Selected excerpt:

╭──

# Ashford Joy Spinning Wheel 4 Sale



## springvalley (Jun 23, 2009)

Anyone out there wanting a brand new looking Joy Ashford spinning Wheel? It comes with a carrying case and is beautiful. I believe it is oak. I traded some of my alpaca products for this wheel so I can't tell you how old it is. I did sit and spin at it and it works very smoothly and all the parts and pieces are there as well. This wheel would cost $650 new and I'd like to sell it for $500 or best offer. I'd prefer if someone could come and get it, but I'd be willing to ship if you pay the shipping and take it as it comes (yes, I've had a bad experience with shipping). Pictures upon request.

Catherine
[email protected]
Fulton, IL


----------



## flannelberry (Jul 14, 2005)

I can't endorse this particular wheel but I can tell you I am really, really, really happy with my Joy. It spins beautifully - even for a complete beginner and folds up easily. I heartily not trying to save money by doing without the carry bag. It's so very handy.

I don't think the Joy has ever come in solid oak - it's laminated wood. But it is gorgeous - I thought I'd always put mine away but I don't because I just love seeing it.


----------



## MullersLaneFarm (Jul 23, 2004)

I know some may not like buying from folks they don't know.

I've known Catherine (SpringValley) for years and personally vouch for her integrity.

She has a beautiful fiber flock, owned her own fiber mill & fiber store for some years.


----------



## MullersLaneFarm (Jul 23, 2004)

LOL!!

You made my day!!!

The folks that put together the EO combo for Mother Earth is no longer in business. I think I might have enough for a small batch. But I really need to save that so I can experiment with the right proportion of the essential oils to replicate it.


----------

╰──

Apply what you read:
1. Answer these questions from the spinning wheel thread:
(a) What price does springvalley ask for the wheel?
(b) What material does flannelberry say the Joy is made of?
(c) According to MullersLaneFarm, what businesses did Catherine own for some years?
2. List every distinct username that heads a post in the spinning wheel thread.
The data shown next comes from a source separate from this thread.

Data section:
╭──

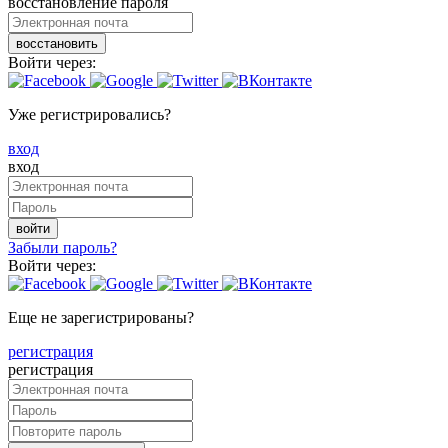
восстановление пароля
восстановить
Войти через:
Уже регистрировались?
вход
вход
войти
Забыли пароль?
Войти через:
Еще не зарегистрированы?
регистрация
регистрация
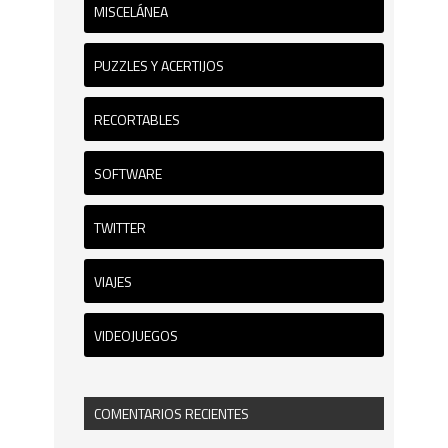
MISCELÁNEA
PUZZLES Y ACERTIJOS
RECORTABLES
SOFTWARE
TWITTER
VIAJES
VIDEOJUEGOS
COMENTARIOS RECIENTES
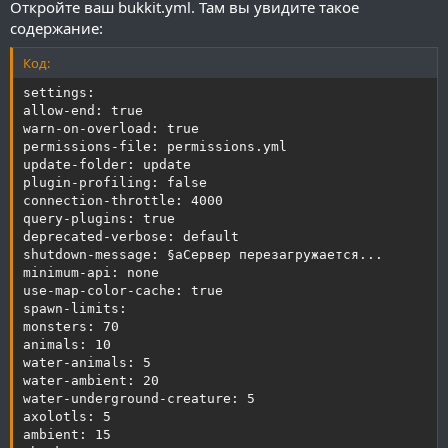
Откройте ваш bukkit.yml. Там вы увидите такое
содержание:
Код:
settings:

allow-end: true

warn-on-overload: true

permissions-file: permissions.yml

update-folder: update

plugin-profiling: false

connection-throttle: 4000

query-plugins: true

deprecated-verbose: default

shutdown-message: §aСервер перезагружается...

minimum-api: none

use-map-color-cache: true

spawn-limits:

monsters: 70

animals: 10

water-animals: 5

water-ambient: 20

water-underground-creature: 5

axolotls: 5

ambient: 15
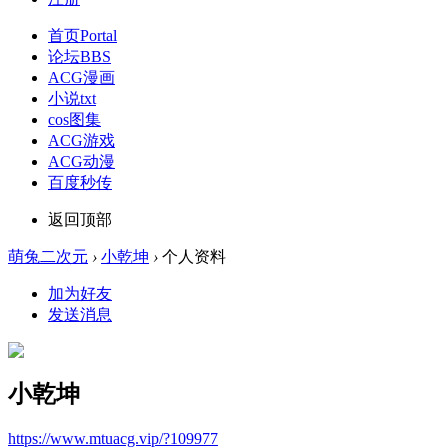
首页
Portal
论坛
BBS
ACG漫画
小说txt
cos图集
ACG游戏
ACG动漫
百度秒传
返回顶部
萌兔二次元
›
小乾坤
›
个人资料
加为好友
发送消息
小乾坤
https://www.mtuacg.vip/?109977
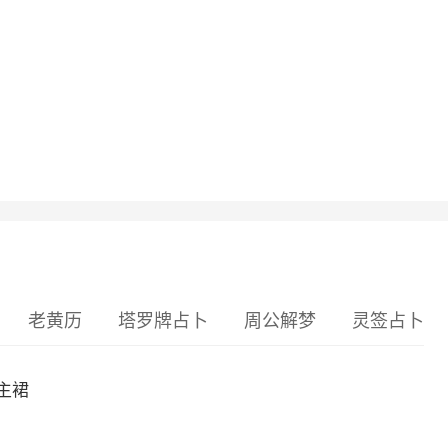
老黄历
塔罗牌占卜
周公解梦
灵签占卜
主裙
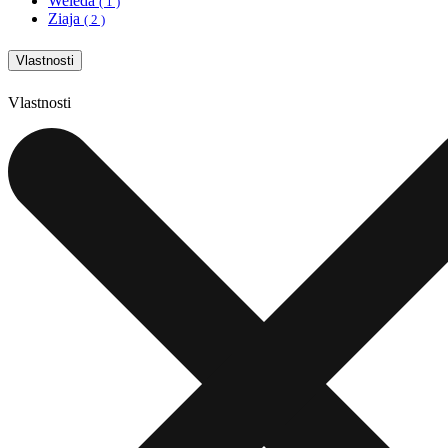
Weleda
( 1 )
Ziaja
( 2 )
Vlastnosti
Vlastnosti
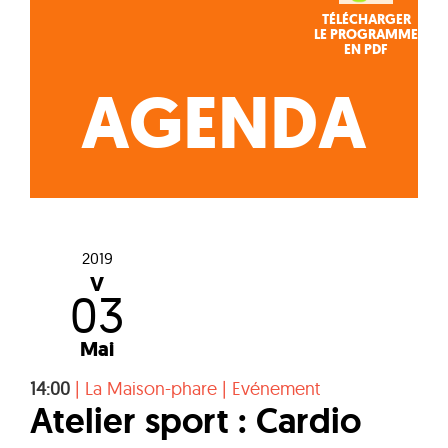
TÉLÉCHARGER
LE PROGRAMME
EN PDF
AGENDA
2019
V
03
Mai
14:00
|
La Maison-phare
|
Evénement
Atelier sport : Cardio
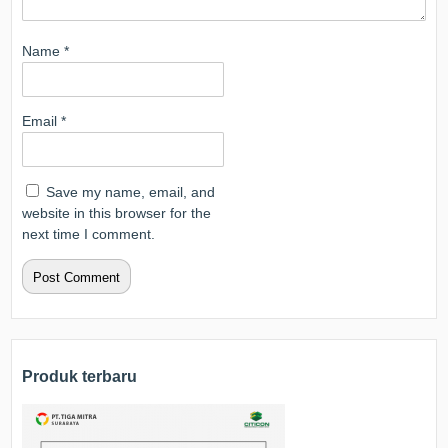
Name
*
Email
*
Save my name, email, and
website in this browser for the
next time I comment.
Produk terbaru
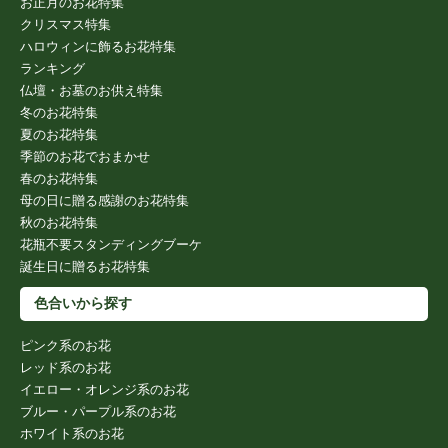
お正月のお花特集
クリスマス特集
ハロウィンに飾るお花特集
ランキング
仏壇・お墓のお供え特集
冬のお花特集
夏のお花特集
季節のお花でおまかせ
春のお花特集
母の日に贈る感謝のお花特集
秋のお花特集
花瓶不要スタンディングブーケ
誕生日に贈るお花特集
色合いから探す
ピンク系のお花
レッド系のお花
イエロー・オレンジ系のお花
ブルー・パープル系のお花
ホワイト系のお花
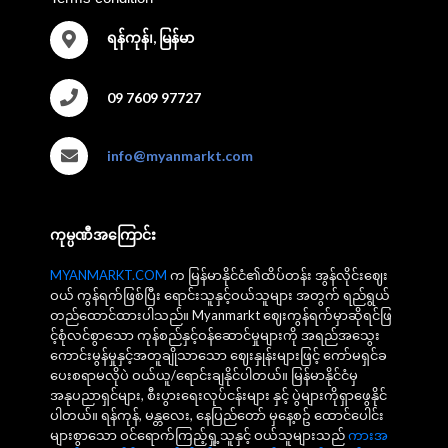
ရန်ကုန်၊, မြန်မာ
09 7609 97727
info@myanmarkt.com
ကုမ္ပဏီအကြောင်း
MYANMARKT.COM
က မြန်မာနိုင်ငံ၏ထိပ်တန်း အွန်လိုင်းဈေး
ဝယ် ကွန်ရက်ဖြစ်ပြီး ရောင်းသူနှင့်ဝယ်သူများ အတွက် ရည်ရွယ်
တည်ထောင်ထားပါသည်။ Myanmarkt ဈေးကွန်ရက်မှာဆိုရင်ဖြ
င့်စုံလင်စွာသော ကုန်စည်နှင့်ဝန်ဆောင်မှုများကို အရည်အသွေး
ကောင်းမွန်မှုနှင့်အတူချိုသာသော ဈေးနှုန်းများဖြင့် ကော်မရှင်ခ
ပေးစရာမလိုပဲ ဝယ်ယူ/ရောင်းချနိုင်ပါတယ်။ မြန်မာနိုင်ငံမှ
အနုပညာရှင်များ, စီးပွားရေးလုပ်ငန်းများ နှင့် ပွဲများကိုရှာဖွေနိုင်
ပါတယ်။ ရန်ကုန်, မန္တလေး, နေပြည်တော် မှနေ့စဥ် ထောင်ပေါင်း
များစွာသော ဝင်ရောက်ကြည့်ရှု့သူနှင့် ဝယ်သူများသည်
ကားအ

╰──

Outputs for the tasks:
1.
(a) $500 or best offer
(b) Laminated wood
(c) Her own fiber mill and fiber store

2.
springvalley
flannelberry
MullersLaneFarm